In the data below, find the line that contains "immunohistochemistry photomicrograph of" and the line that contains "immunohistochemical stain highlights". Copy both, plus every line between them, exactly.
■ ■ ■ ■ ■ ■ ■
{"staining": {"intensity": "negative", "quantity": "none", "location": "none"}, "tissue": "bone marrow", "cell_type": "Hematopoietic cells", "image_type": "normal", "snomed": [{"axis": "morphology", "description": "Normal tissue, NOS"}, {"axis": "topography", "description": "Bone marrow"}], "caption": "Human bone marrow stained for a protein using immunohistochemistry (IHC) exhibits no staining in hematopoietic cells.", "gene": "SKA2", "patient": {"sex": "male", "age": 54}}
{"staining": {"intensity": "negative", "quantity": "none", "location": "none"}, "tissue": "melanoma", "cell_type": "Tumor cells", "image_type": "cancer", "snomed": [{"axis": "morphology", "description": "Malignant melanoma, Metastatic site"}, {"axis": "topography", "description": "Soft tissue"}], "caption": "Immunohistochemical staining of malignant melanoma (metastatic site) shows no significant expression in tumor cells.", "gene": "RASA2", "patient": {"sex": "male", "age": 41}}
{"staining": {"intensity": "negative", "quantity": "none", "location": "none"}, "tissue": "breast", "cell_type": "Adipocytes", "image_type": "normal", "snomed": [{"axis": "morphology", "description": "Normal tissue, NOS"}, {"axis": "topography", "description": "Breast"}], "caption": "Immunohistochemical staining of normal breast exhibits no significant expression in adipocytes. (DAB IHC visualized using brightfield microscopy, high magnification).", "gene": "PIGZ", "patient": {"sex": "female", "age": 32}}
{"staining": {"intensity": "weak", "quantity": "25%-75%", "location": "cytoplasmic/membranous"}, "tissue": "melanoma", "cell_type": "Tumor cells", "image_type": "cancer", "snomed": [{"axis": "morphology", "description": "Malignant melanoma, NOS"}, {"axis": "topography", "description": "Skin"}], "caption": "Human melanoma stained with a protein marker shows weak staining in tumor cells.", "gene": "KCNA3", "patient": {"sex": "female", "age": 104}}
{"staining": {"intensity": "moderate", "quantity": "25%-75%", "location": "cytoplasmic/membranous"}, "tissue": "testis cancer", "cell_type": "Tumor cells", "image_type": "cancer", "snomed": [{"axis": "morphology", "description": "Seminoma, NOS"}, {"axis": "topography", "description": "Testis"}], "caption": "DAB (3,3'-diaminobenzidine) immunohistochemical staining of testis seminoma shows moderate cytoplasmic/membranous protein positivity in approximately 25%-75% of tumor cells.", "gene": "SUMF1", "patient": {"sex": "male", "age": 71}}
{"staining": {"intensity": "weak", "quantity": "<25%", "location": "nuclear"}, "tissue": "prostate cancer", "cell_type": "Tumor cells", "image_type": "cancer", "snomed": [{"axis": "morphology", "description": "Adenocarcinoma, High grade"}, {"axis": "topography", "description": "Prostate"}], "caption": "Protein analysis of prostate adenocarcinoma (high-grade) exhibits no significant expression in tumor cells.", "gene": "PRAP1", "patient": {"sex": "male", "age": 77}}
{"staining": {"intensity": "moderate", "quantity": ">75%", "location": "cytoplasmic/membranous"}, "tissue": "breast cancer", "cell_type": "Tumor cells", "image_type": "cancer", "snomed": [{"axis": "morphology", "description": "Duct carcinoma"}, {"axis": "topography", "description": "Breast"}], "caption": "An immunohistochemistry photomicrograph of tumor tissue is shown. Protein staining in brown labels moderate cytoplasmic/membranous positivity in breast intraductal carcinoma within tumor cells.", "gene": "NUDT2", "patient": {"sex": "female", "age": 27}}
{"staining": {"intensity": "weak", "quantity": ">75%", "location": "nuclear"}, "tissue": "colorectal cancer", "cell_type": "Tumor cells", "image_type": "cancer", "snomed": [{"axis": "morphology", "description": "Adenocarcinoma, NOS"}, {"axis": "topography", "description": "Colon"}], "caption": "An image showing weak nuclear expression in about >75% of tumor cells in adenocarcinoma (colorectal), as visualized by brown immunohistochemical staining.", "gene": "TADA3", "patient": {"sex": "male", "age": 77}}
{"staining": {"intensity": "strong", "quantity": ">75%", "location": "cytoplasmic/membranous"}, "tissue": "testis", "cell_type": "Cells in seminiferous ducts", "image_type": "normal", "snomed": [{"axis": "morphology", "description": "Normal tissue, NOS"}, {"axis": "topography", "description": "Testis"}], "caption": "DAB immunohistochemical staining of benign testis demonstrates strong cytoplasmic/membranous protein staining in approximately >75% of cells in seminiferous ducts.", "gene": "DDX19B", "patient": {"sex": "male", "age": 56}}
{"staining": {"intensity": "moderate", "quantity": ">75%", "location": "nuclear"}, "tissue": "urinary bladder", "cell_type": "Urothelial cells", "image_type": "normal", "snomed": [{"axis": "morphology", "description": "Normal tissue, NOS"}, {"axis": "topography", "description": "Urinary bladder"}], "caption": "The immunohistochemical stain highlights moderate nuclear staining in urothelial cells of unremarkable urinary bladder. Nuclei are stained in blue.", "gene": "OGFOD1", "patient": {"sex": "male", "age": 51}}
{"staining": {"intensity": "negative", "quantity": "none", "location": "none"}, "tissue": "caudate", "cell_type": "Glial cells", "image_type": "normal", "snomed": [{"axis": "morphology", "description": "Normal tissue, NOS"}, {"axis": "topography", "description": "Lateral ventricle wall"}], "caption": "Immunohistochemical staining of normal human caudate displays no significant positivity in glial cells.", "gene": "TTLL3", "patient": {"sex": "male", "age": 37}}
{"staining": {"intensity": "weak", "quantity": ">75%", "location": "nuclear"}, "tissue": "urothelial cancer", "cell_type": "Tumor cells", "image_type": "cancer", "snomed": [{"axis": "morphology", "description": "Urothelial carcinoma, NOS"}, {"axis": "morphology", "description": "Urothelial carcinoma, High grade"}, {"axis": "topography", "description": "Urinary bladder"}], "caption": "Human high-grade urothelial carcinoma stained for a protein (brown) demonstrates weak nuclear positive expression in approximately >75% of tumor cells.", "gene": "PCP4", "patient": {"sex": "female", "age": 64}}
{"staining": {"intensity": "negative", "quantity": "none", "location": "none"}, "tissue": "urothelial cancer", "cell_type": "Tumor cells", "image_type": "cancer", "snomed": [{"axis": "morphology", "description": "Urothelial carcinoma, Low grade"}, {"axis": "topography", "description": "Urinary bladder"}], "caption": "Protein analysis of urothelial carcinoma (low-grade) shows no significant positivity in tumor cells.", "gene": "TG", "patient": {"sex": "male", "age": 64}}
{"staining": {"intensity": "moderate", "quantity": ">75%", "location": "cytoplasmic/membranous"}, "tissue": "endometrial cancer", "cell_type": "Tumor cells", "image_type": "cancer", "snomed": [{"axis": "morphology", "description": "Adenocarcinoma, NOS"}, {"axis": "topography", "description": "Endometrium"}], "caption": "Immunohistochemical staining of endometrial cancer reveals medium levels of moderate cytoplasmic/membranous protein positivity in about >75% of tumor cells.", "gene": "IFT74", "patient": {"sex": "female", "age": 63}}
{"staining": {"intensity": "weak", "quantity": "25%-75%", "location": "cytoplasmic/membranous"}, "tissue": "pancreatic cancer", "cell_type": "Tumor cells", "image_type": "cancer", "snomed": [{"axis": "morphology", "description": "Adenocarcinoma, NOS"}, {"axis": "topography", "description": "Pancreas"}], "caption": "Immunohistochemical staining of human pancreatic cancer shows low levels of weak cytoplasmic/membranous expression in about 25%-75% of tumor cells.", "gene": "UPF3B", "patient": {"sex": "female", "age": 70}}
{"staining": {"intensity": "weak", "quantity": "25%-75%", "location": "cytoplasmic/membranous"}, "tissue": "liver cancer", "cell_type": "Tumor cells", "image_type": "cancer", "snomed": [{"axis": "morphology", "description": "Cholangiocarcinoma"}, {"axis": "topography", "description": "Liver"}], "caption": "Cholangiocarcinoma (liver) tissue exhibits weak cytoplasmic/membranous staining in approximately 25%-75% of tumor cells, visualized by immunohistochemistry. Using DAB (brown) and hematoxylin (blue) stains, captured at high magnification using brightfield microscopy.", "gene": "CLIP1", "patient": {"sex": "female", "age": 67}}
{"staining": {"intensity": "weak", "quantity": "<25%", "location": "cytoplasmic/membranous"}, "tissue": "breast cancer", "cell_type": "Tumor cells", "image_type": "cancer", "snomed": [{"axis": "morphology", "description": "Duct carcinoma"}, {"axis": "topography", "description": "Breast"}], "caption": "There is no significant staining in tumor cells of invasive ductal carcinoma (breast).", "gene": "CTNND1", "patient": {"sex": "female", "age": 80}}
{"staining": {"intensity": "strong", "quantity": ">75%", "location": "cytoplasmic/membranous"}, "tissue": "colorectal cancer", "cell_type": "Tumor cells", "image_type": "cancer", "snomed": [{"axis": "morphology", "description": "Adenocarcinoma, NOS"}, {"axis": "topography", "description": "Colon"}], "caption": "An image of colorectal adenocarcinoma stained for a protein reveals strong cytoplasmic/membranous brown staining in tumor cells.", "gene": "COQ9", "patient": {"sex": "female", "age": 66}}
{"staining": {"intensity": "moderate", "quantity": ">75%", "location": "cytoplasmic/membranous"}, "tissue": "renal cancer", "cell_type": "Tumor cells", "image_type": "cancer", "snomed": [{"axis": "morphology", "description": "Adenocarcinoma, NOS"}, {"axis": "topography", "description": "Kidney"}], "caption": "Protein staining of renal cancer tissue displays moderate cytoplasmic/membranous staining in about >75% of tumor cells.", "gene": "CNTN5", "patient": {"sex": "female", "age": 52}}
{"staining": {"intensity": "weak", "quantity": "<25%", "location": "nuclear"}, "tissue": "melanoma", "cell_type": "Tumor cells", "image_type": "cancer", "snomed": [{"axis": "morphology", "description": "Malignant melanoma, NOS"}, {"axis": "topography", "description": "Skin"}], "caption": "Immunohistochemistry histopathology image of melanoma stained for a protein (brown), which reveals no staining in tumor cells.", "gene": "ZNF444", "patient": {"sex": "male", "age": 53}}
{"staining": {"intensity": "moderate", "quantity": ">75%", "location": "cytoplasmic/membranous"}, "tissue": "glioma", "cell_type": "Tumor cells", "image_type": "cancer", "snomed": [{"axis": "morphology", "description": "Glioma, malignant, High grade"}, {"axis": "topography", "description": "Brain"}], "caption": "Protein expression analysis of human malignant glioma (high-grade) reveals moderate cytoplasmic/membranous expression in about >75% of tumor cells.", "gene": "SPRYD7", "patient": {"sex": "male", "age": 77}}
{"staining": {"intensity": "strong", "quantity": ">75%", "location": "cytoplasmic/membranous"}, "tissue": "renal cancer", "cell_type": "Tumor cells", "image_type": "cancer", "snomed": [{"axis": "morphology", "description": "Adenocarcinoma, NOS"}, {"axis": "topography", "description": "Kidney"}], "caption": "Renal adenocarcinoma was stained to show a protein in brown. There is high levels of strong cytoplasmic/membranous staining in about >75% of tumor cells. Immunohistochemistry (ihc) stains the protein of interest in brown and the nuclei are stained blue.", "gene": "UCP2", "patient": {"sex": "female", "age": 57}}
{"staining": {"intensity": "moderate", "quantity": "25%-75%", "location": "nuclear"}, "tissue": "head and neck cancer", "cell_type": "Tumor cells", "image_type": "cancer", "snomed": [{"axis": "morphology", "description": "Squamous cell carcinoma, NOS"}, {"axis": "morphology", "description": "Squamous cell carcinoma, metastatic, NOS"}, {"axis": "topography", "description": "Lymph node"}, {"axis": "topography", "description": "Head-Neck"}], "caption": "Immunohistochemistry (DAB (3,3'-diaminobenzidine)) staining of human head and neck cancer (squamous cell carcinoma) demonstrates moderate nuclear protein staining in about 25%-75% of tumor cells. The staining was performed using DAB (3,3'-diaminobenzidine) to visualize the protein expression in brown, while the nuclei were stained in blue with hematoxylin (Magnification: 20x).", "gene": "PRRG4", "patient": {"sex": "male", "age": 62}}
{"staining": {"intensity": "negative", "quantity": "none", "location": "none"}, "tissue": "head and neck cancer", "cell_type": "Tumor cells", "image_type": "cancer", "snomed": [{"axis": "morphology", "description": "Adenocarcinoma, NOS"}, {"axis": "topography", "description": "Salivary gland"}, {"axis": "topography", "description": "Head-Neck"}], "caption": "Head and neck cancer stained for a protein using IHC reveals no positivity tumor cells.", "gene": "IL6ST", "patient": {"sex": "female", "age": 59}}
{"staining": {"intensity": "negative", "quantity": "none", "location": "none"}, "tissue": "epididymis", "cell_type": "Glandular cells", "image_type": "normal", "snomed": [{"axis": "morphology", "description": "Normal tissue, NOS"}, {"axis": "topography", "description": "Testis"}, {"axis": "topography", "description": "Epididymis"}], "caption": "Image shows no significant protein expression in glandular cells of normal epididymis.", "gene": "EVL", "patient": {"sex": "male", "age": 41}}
■ ■ ■ ■ ■ ■ ■
• Solution to the exercise:
{"staining": {"intensity": "moderate", "quantity": ">75%", "location": "cytoplasmic/membranous"}, "tissue": "breast cancer", "cell_type": "Tumor cells", "image_type": "cancer", "snomed": [{"axis": "morphology", "description": "Duct carcinoma"}, {"axis": "topography", "description": "Breast"}], "caption": "An immunohistochemistry photomicrograph of tumor tissue is shown. Protein staining in brown labels moderate cytoplasmic/membranous positivity in breast intraductal carcinoma within tumor cells.", "gene": "NUDT2", "patient": {"sex": "female", "age": 27}}
{"staining": {"intensity": "weak", "quantity": ">75%", "location": "nuclear"}, "tissue": "colorectal cancer", "cell_type": "Tumor cells", "image_type": "cancer", "snomed": [{"axis": "morphology", "description": "Adenocarcinoma, NOS"}, {"axis": "topography", "description": "Colon"}], "caption": "An image showing weak nuclear expression in about >75% of tumor cells in adenocarcinoma (colorectal), as visualized by brown immunohistochemical staining.", "gene": "TADA3", "patient": {"sex": "male", "age": 77}}
{"staining": {"intensity": "strong", "quantity": ">75%", "location": "cytoplasmic/membranous"}, "tissue": "testis", "cell_type": "Cells in seminiferous ducts", "image_type": "normal", "snomed": [{"axis": "morphology", "description": "Normal tissue, NOS"}, {"axis": "topography", "description": "Testis"}], "caption": "DAB immunohistochemical staining of benign testis demonstrates strong cytoplasmic/membranous protein staining in approximately >75% of cells in seminiferous ducts.", "gene": "DDX19B", "patient": {"sex": "male", "age": 56}}
{"staining": {"intensity": "moderate", "quantity": ">75%", "location": "nuclear"}, "tissue": "urinary bladder", "cell_type": "Urothelial cells", "image_type": "normal", "snomed": [{"axis": "morphology", "description": "Normal tissue, NOS"}, {"axis": "topography", "description": "Urinary bladder"}], "caption": "The immunohistochemical stain highlights moderate nuclear staining in urothelial cells of unremarkable urinary bladder. Nuclei are stained in blue.", "gene": "OGFOD1", "patient": {"sex": "male", "age": 51}}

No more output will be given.